Ao analisar o termo "despesas" na formação do orçamento, e ligando aos
discursos políticos, podemos entender que os valores criticados por eles dizem
respeito aos gastos de custeio/manutenção da atividade de Educação. Não existe
outra forma de classificar esses desembolsos do ponto de vista da legislação.

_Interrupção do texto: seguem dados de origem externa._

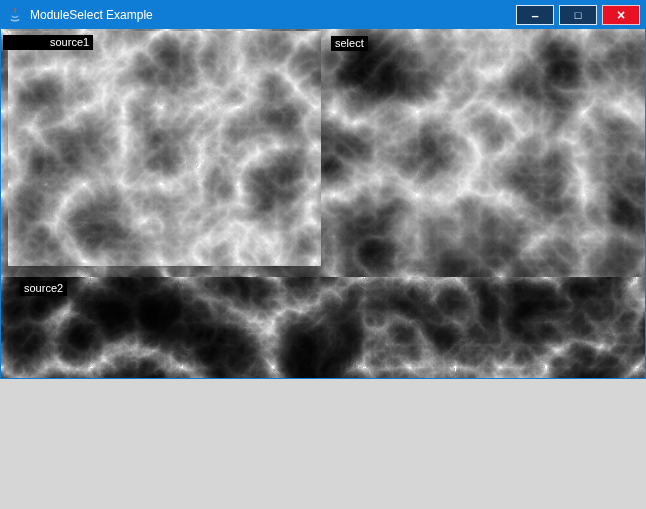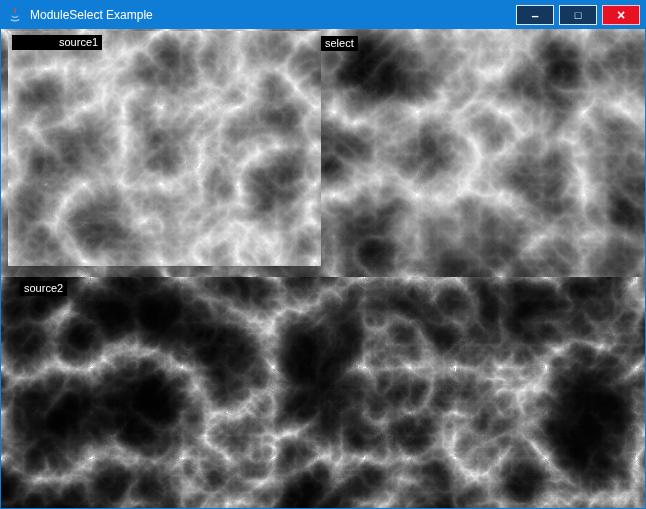"ModuleSelect Example" .window { height: 509px -> 379px }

Evidente que o termo despesas no setor público é diferente daquele definido para
o setor privado.
Na contabilidade empresarial, "despesas" são bens ou serviços consumidos
direta ou indiretamente para a obtenção de receitas. Como pode ser entendido
nesta afirmação, a despesa tem como característica representar sacrifícios no
processo de obtenção de receitas, são, portanto, itens redutores do patrimônio
líquido. Então, toda movimentação de produtos ou serviços numa empresa gera
despesas, e consequentemente, toda despesa é, ou foi, um gasto. Ainda, podemos
considerar que a diferença entre despesas públicas e privadas reside no aspecto que o setor público não gera receitas, para consolidar a definição do setor privado.
No senso comum, entende-se por gasto qualquer desembolso de recursos
(dinheiro) que se faz, quer por uma pessoa física ou jurídica. Segundo o dicionário
Aurélio (2010), este termo se classifica como um substantivo masculino e também
pode ser empregado como um adjetivo de algo que se gastou ou que já foi usado.
É normal ouvir a expressão que um determinado equipamento está gasto (adjetivo).
Observe que este conceito é extremamente amplo e que se aplica a todos
os bens e serviços adquiridos, assim, temos gastos com a compra de matérias-primas, gastos com mão de obra na produção ou mesmo na distribuição, gastos
com honorários da diretoria, gastos na compra de um imobilizado etc. Só existe
gasto no ato da passagem para a propriedade da empresa, do bem ou serviço, no
momento em que existe o reconhecimento contábil da dívida assumida ou da
redução do ativo dado em pagamento.
No cotidiano das pessoas, é comum utilizar este termo em relação a uma
despesa que se efetuou, ou ainda, no desembolso de qualquer recurso para
aquisição de um bem ou serviço.
Diante do exposto, podemos constatar que os referidos políticos, no uso de
termos ambíguos, sabem sim qual o significado que têm cada um, apenas utilizam
dos discursos para “confundir” mais do que esclarecer, literalmente jogando para a
plateia decidir o melhor entendimento, considerando o modus operandi dos antigos
sofistas na divulgação dos ideais políticos dos reinados e imperadores."